We propose a selective relevance method for adapting the 2D explanation techniques to provide motion-specific explanations.
Our results show that the selective relevance method can not only provide insight on the role played by motion in the model's decision -- in effect, revealing and quantifying the model's spatial bias -- but the method also simplifies the resulting explanations for human consumption.

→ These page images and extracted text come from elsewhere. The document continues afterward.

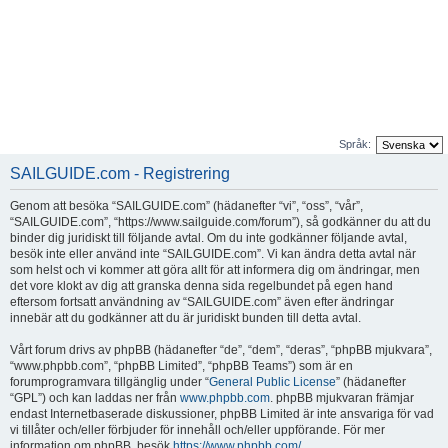
Språk:
SAILGUIDE.com - Registrering
Genom att besöka “SAILGUIDE.com” (hädanefter “vi”, “oss”, “vår”,
“SAILGUIDE.com”, “https://www.sailguide.com/forum”), så godkänner du att du
binder dig juridiskt till följande avtal. Om du inte godkänner följande avtal,
besök inte eller använd inte “SAILGUIDE.com”. Vi kan ändra detta avtal när
som helst och vi kommer att göra allt för att informera dig om ändringar, men
det vore klokt av dig att granska denna sida regelbundet på egen hand
eftersom fortsatt användning av “SAILGUIDE.com” även efter ändringar
innebär att du godkänner att du är juridiskt bunden till detta avtal.
Vårt forum drivs av phpBB (hädanefter “de”, “dem”, “deras”, “phpBB mjukvara”,
“www.phpbb.com”, “phpBB Limited”, “phpBB Teams”) som är en
forumprogramvara tillgänglig under “
General Public License
” (hädanefter
“GPL”) och kan laddas ner från
www.phpbb.com
. phpBB mjukvaran främjar
endast Internetbaserade diskussioner, phpBB Limited är inte ansvariga för vad
vi tillåter och/eller förbjuder för innehåll och/eller uppförande. För mer
information om phpBB, besök
https://www.phpbb.com/
.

- Score: 12.807049446839507
- License: http://arxiv.org/licenses/nonexclusive-distrib/1.0/
- Abstract: A small subset of explainability techniques developed initially for image
recognition models has recently been applied for interpretability of 3D
Convolutional Neural Network models in activity recognition tasks. Much like
the models themselves, the techniques require little or no modification to be
compatible with 3D inputs. However, these explanation techniques regard spatial
and temporal information jointly. Therefore, using such explanation techniques,
a user cannot explicitly distinguish the role of motion in a 3D model's
decision. In fact, it has been shown that these models do not appropriately
factor motion information into their decision. We propose a selective relevance
method for adapting the 2D explanation techniques to provide motion-specific
explanations, better aligning them with the human understanding of motion as
conceptually separate from static spatial features. We demonstrate the utility
of our method in conjunction with several widely-used 2D explanation methods,
and show that it improves explanation selectivity for motion. Our results show
that the selective relevance method can not only provide insight on the role
played by motion in the model's decision -- in effect, revealing and
quantifying the model's spatial bias -- but the method also simplifies the
resulting explanations for human consumption.